Stored data
BEGIN
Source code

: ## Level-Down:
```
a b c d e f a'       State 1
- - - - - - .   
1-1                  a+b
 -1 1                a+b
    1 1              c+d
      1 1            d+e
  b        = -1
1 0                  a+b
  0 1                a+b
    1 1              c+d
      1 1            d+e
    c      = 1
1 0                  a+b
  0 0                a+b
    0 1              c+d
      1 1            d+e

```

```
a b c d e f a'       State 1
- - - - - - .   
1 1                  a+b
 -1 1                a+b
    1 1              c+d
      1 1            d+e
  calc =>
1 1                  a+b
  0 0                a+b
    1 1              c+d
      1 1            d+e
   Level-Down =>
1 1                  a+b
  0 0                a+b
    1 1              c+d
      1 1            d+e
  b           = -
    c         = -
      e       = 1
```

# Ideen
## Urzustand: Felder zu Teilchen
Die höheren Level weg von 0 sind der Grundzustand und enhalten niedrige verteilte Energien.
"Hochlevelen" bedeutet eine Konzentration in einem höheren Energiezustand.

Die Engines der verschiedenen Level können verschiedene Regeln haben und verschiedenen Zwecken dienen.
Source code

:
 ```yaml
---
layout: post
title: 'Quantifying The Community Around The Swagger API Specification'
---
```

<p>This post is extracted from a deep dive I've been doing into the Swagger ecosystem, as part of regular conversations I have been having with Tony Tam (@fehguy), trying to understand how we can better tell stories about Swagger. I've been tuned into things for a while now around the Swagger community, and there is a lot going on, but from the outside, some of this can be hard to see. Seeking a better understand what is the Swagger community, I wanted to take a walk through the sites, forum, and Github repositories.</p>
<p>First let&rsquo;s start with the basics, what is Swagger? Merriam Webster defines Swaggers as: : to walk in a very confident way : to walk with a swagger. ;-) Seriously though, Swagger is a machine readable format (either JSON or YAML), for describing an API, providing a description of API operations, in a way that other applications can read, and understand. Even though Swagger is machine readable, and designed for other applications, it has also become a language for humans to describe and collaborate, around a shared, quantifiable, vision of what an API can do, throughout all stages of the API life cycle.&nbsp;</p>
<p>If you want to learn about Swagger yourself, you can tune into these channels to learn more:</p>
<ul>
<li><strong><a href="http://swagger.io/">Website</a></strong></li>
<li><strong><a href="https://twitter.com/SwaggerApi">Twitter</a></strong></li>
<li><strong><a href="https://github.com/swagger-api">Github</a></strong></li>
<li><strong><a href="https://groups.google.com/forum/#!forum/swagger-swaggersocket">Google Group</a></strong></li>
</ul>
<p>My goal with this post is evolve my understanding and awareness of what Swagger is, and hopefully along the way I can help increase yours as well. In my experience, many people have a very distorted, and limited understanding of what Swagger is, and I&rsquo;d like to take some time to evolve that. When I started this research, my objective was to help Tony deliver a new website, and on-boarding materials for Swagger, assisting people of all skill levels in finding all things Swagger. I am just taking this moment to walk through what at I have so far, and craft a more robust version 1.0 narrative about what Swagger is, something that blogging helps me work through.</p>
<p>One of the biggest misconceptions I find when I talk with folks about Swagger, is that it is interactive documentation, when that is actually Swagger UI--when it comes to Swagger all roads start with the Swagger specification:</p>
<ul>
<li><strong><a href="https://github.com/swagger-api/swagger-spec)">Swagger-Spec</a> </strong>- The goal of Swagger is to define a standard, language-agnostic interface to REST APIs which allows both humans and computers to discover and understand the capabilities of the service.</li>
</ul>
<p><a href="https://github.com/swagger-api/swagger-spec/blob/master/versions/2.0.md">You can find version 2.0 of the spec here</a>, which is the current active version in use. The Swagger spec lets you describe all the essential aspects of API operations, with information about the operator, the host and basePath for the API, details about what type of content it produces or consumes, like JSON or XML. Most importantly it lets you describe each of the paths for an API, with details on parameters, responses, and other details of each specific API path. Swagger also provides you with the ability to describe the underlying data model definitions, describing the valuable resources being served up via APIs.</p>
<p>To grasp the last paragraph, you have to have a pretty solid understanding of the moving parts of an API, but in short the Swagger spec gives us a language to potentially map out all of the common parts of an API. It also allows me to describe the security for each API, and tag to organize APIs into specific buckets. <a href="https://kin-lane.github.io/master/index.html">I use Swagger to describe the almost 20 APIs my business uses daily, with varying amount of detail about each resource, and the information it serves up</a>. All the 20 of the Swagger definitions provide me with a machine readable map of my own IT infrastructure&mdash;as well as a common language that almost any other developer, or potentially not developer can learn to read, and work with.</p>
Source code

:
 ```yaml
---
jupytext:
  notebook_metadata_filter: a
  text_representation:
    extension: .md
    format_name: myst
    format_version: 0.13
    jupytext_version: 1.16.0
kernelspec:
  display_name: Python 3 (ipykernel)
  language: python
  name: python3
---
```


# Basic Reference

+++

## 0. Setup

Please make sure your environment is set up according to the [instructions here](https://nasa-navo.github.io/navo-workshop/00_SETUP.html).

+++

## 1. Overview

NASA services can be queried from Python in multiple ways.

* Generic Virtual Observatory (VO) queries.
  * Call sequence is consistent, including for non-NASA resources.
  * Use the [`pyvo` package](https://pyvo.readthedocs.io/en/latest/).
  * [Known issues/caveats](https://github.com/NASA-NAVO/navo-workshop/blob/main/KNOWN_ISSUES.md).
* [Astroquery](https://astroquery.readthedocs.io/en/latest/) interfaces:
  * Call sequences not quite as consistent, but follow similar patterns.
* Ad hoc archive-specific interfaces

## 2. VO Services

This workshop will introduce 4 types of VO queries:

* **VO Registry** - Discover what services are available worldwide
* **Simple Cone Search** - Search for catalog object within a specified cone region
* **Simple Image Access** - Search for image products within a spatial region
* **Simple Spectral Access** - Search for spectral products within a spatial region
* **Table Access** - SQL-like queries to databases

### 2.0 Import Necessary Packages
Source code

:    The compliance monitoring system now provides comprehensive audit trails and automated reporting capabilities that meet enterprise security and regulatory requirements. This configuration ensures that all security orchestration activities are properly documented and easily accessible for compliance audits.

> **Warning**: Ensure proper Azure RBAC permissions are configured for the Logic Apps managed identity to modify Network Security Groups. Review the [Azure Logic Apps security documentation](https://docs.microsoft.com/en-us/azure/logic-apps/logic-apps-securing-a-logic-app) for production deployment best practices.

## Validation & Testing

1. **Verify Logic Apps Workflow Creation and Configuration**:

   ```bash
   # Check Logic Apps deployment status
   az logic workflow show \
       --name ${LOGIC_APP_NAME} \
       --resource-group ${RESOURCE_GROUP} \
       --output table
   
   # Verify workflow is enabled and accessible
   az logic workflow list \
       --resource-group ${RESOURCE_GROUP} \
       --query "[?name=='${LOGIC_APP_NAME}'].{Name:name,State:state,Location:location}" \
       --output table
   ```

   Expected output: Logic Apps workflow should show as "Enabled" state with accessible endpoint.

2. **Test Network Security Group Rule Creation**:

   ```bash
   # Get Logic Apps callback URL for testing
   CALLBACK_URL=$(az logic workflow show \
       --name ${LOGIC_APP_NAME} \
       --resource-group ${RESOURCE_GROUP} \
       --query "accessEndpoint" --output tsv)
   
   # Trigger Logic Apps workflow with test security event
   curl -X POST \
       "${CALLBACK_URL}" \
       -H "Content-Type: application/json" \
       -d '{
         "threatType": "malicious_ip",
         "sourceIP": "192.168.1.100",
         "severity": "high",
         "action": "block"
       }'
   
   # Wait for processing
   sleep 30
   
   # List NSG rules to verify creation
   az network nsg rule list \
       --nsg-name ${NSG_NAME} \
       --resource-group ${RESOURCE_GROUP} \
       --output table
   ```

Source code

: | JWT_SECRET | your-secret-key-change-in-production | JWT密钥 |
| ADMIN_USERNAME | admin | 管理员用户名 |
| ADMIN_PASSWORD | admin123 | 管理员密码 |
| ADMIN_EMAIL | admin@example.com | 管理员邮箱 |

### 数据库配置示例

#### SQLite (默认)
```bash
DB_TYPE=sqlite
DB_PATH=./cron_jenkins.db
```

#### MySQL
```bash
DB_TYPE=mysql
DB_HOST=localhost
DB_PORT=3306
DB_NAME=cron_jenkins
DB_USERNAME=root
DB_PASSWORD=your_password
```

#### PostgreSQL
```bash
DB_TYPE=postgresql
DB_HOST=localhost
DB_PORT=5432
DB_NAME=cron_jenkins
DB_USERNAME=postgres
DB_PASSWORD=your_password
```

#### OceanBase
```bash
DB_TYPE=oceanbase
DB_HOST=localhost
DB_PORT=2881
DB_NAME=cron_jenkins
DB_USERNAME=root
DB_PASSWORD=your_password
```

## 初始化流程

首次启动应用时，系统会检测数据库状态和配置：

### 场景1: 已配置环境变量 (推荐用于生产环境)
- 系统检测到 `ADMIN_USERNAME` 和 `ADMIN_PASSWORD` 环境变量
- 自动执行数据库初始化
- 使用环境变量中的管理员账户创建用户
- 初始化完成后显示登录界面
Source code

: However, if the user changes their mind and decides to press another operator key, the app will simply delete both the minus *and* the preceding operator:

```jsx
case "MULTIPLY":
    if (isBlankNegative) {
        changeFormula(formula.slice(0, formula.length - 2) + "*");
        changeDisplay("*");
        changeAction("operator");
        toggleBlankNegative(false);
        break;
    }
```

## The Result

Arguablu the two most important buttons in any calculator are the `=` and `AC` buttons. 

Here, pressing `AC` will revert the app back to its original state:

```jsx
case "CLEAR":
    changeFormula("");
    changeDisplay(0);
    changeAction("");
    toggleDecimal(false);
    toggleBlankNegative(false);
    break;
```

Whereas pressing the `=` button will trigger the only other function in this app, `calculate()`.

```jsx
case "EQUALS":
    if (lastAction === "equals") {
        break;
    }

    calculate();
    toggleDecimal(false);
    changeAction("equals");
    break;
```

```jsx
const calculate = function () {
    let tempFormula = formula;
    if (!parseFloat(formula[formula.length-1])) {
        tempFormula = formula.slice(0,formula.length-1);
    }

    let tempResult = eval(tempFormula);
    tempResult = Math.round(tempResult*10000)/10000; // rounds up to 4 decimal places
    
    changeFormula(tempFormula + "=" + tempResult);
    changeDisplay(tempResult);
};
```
END
What is expected
Your answer must be the lines from the one with "首次启动应用时，系统会检测数据库状态和配置：" through the last line of the data, repeated exactly and with nothing else.

Answer to the exercise
首次启动应用时，系统会检测数据库状态和配置：

### 场景1: 已配置环境变量 (推荐用于生产环境)
- 系统检测到 `ADMIN_USERNAME` 和 `ADMIN_PASSWORD` 环境变量
- 自动执行数据库初始化
- 使用环境变量中的管理员账户创建用户
- 初始化完成后显示登录界面
Source code

: However, if the user changes their mind and decides to press another operator key, the app will simply delete both the minus *and* the preceding operator:

```jsx
case "MULTIPLY":
    if (isBlankNegative) {
        changeFormula(formula.slice(0, formula.length - 2) + "*");
        changeDisplay("*");
        changeAction("operator");
        toggleBlankNegative(false);
        break;
    }
```

## The Result

Arguablu the two most important buttons in any calculator are the `=` and `AC` buttons. 

Here, pressing `AC` will revert the app back to its original state:

```jsx
case "CLEAR":
    changeFormula("");
    changeDisplay(0);
    changeAction("");
    toggleDecimal(false);
    toggleBlankNegative(false);
    break;
```

Whereas pressing the `=` button will trigger the only other function in this app, `calculate()`.

```jsx
case "EQUALS":
    if (lastAction === "equals") {
        break;
    }

    calculate();
    toggleDecimal(false);
    changeAction("equals");
    break;
```

```jsx
const calculate = function () {
    let tempFormula = formula;
    if (!parseFloat(formula[formula.length-1])) {
        tempFormula = formula.slice(0,formula.length-1);
    }

    let tempResult = eval(tempFormula);
    tempResult = Math.round(tempResult*10000)/10000; // rounds up to 4 decimal places
    
    changeFormula(tempFormula + "=" + tempResult);
    changeDisplay(tempResult);
};
```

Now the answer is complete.